== Input data ==
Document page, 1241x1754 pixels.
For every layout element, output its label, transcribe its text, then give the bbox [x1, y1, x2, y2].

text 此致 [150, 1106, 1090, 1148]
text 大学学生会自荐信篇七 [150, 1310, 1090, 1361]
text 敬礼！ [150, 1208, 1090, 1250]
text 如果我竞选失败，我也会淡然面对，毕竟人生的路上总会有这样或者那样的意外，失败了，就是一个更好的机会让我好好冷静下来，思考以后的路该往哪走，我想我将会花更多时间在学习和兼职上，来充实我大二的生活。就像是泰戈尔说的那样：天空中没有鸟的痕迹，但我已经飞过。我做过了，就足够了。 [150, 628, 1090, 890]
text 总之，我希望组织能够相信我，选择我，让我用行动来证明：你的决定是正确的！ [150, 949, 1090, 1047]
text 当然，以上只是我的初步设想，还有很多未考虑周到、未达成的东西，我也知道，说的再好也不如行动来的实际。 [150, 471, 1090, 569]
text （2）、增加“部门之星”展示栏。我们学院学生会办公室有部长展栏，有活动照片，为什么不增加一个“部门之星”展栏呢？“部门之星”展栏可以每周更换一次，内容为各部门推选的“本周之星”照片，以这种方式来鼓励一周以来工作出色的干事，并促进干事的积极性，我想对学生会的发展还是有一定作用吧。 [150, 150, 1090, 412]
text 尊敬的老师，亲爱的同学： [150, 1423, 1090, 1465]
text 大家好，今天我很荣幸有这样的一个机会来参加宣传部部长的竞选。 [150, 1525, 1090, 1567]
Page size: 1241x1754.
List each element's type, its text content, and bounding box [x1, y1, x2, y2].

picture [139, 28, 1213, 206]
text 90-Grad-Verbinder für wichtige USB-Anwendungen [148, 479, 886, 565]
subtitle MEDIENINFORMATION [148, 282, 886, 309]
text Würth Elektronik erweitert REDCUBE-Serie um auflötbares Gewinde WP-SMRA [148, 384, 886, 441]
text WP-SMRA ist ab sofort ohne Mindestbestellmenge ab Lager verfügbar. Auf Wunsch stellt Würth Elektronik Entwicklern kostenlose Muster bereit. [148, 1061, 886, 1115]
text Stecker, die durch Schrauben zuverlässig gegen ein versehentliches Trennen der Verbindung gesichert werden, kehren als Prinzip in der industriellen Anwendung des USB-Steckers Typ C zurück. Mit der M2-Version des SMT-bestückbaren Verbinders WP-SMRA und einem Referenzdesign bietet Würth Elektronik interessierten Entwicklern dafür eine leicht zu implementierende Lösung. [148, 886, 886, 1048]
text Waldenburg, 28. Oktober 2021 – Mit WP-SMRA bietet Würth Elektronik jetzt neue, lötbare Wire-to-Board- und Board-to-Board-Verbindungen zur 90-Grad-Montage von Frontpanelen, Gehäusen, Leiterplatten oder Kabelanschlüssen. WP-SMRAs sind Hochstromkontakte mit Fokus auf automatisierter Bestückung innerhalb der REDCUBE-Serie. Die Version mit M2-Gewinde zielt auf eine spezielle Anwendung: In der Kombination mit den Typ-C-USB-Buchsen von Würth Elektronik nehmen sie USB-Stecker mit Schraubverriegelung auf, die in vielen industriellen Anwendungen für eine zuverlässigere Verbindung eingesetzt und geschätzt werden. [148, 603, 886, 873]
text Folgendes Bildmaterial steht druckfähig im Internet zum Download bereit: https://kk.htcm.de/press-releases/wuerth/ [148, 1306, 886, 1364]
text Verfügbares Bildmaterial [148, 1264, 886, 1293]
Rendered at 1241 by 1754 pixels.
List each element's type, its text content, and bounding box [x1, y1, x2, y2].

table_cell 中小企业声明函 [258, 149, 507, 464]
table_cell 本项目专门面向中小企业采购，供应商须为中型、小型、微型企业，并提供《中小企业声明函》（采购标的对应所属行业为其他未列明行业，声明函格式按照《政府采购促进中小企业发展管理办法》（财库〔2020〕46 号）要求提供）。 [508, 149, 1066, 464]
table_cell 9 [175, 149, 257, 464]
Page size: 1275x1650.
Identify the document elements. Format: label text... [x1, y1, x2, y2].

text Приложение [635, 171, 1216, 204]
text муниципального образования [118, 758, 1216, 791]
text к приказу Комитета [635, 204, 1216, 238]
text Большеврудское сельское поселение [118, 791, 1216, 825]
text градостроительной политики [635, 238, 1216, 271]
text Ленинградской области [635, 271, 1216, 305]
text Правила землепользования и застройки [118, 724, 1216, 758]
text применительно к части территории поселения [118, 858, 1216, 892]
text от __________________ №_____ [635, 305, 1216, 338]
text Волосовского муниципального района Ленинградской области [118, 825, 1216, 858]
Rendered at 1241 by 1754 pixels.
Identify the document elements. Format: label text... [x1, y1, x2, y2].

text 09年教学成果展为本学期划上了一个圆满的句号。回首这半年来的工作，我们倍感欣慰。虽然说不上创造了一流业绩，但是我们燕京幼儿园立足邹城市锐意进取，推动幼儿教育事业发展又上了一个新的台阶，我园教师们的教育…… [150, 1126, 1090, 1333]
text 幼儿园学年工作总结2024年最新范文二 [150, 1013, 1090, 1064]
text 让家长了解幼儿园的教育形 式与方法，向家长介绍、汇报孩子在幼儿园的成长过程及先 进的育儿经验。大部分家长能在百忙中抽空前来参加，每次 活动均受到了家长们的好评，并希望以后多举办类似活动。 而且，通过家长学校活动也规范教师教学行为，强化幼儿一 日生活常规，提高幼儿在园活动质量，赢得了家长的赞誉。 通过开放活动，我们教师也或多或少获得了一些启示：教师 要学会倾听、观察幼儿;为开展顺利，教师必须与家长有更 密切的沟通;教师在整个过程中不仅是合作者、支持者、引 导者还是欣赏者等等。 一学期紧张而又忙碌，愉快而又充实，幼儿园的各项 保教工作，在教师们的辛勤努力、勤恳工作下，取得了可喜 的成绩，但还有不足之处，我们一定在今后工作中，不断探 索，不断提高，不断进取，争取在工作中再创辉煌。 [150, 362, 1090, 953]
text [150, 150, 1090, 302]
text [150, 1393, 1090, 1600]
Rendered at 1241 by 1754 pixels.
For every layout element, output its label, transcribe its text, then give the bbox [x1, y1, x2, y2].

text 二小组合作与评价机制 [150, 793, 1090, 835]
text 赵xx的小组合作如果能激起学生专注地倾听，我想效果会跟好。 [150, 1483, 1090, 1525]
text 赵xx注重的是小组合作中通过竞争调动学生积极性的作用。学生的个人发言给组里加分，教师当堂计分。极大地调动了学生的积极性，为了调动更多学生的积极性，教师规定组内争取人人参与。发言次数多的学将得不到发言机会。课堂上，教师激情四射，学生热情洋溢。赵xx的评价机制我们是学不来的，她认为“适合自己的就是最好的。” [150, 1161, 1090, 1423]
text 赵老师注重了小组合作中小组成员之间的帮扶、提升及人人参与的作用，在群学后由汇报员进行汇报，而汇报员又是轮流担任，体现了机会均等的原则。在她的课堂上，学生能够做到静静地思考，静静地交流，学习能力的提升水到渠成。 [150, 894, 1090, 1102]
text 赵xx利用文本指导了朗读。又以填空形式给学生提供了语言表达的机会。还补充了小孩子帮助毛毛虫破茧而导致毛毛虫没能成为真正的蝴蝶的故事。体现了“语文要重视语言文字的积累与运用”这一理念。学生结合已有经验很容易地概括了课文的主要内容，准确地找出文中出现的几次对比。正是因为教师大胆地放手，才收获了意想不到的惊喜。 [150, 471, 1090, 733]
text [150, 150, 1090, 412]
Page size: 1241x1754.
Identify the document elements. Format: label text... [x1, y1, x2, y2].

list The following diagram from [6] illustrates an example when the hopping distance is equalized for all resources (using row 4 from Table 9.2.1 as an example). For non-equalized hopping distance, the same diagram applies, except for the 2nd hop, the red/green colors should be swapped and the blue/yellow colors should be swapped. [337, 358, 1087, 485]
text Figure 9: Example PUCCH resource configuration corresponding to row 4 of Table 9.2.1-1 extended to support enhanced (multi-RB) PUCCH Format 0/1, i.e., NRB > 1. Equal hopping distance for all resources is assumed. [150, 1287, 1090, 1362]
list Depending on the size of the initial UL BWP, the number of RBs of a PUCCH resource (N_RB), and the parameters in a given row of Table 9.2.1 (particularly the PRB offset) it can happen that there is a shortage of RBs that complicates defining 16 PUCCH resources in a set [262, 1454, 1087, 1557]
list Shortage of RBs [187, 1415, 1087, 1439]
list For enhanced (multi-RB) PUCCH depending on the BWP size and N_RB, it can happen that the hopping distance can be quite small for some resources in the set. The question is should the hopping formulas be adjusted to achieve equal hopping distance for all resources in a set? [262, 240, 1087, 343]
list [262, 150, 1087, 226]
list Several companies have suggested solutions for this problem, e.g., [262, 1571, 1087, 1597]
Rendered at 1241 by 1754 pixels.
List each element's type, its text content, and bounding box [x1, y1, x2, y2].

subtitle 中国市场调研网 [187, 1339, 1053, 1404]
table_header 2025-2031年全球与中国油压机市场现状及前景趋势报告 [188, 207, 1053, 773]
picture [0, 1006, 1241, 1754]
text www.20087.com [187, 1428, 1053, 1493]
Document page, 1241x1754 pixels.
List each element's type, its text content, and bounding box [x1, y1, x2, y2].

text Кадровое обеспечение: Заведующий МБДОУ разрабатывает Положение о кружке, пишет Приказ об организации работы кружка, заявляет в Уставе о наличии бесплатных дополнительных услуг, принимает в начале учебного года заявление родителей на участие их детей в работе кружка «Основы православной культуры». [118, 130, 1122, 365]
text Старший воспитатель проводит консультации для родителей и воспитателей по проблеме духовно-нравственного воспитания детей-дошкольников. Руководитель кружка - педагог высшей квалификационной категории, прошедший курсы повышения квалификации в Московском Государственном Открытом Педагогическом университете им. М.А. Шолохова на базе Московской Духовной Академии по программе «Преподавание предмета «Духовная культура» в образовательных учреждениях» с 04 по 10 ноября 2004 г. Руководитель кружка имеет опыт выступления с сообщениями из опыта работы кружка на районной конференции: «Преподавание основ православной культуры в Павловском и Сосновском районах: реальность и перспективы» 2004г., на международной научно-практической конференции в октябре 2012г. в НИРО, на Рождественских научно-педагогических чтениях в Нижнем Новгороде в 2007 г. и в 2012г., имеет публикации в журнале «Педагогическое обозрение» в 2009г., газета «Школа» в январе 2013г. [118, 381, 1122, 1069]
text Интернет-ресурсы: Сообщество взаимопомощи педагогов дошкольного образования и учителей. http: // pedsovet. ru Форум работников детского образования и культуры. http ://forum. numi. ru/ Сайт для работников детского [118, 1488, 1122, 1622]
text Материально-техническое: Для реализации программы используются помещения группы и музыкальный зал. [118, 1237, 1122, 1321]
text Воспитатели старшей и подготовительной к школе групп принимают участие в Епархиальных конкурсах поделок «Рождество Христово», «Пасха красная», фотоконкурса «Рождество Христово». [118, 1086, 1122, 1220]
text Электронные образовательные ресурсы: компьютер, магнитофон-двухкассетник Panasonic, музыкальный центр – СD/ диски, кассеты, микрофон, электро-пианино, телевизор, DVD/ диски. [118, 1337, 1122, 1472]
===
[Exercise details] Gather from the data above every line with the string "that".

[Worked solution]
list Depending on the size of the initial UL BWP, the number of RBs of a PUCCH resource (N_RB), and the parameters in a given row of Table 9.2.1 (particularly the PRB offset) it can happen that there is a shortage of RBs that complicates defining 16 PUCCH resources in a set [262, 1454, 1087, 1557]
list For enhanced (multi-RB) PUCCH depending on the BWP size and N_RB, it can happen that the hopping distance can be quite small for some resources in the set. The question is should the hopping formulas be adjusted to achieve equal hopping distance for all resources in a set? [262, 240, 1087, 343]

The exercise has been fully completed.